Every 8 elements require two single-precision AVX multiplications and one AVX addition. An Ivybridge processor can only execute one 8-wide AVX addition and one 8-wide AVX multiplication per cycle. Also since the addition is dependent on the two multiplications, then 3 cycles are required to process 8 elements. Since the addition can be overlapped with the next multiplication, we can reduce this to 2 cycles per 8 elements. For one billion elements, 2*10^9/8 = 10^9/4 cycles are required. Considering 3 GHz clock, we get 10^9/4 * 10^-9/3 = 1/12 = 0.08 seconds. So the maximum theoretical throughput is 12 GLOPS/s and the compiler-generated code is reaching 66%, which is fine.
One more thing, by unrolling the loop 8 times, it can be vectorized efficiently. I doubt that you'll gain any significant speed up if you unroll this particular loop more than that, especially more than 16 times.
I think the real bottleneck is that there are 2 load and 1 store instructions for every 2 multiplication and 1 addition. Maybe the calculation is memory bandwidth limited. Every element requires transfer 12 bytes of data, and if 2G elements are processed every second (which is 6G flops) that is 24GB/s data transfer, reaching the theoretical bandwidth of ivy bridge. I wonder if this argument holds and there is indeed no solution to this problem.

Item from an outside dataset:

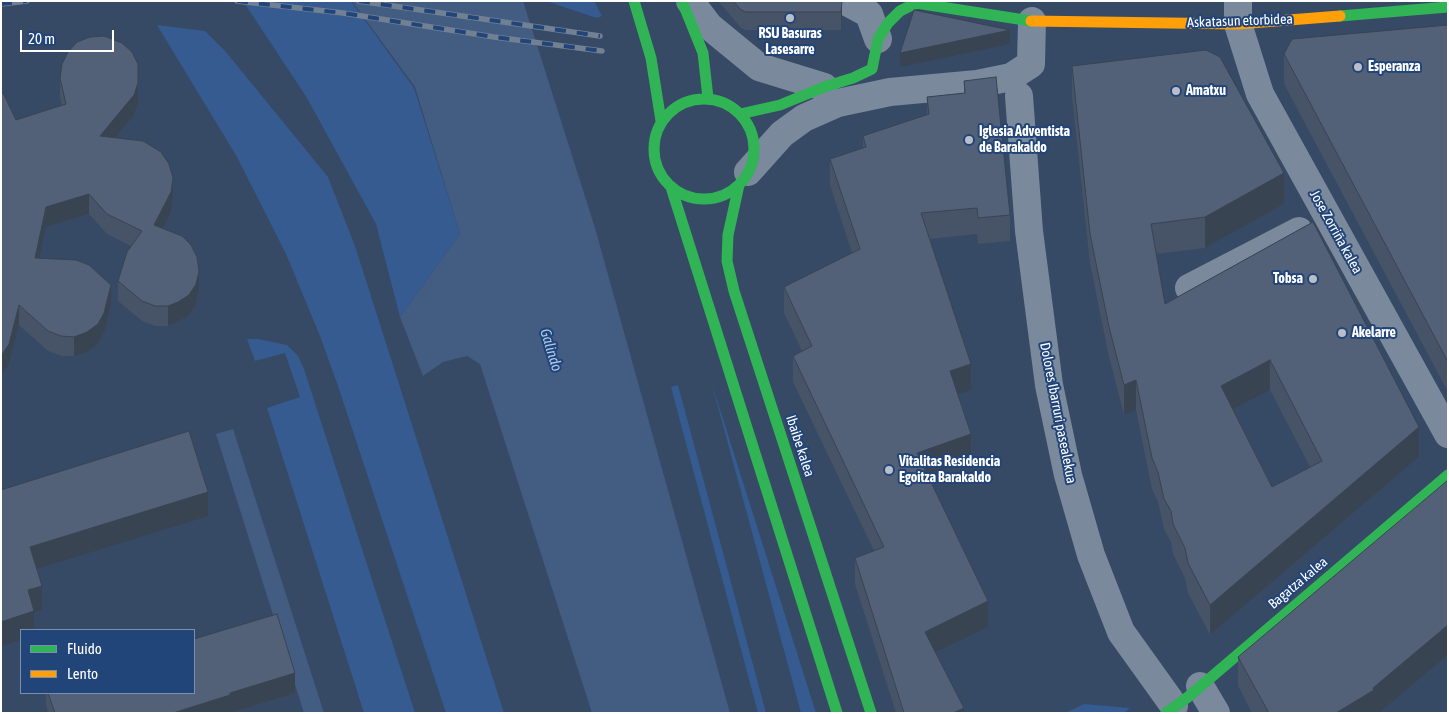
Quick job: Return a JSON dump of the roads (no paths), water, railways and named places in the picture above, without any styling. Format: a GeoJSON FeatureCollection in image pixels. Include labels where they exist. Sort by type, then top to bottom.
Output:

The reason why I am answering to my own question is to hope someone can correct me before I easily give up the optimization. This simple loop is EXTREMELY important for many scientific solvers, it is the backbone of finite element and finite difference method. If one cannot even feed one processor because the computation is memory bandwith limited, why bother with multicore? A high bandwith GPU or Xeon Phi should be better solutions.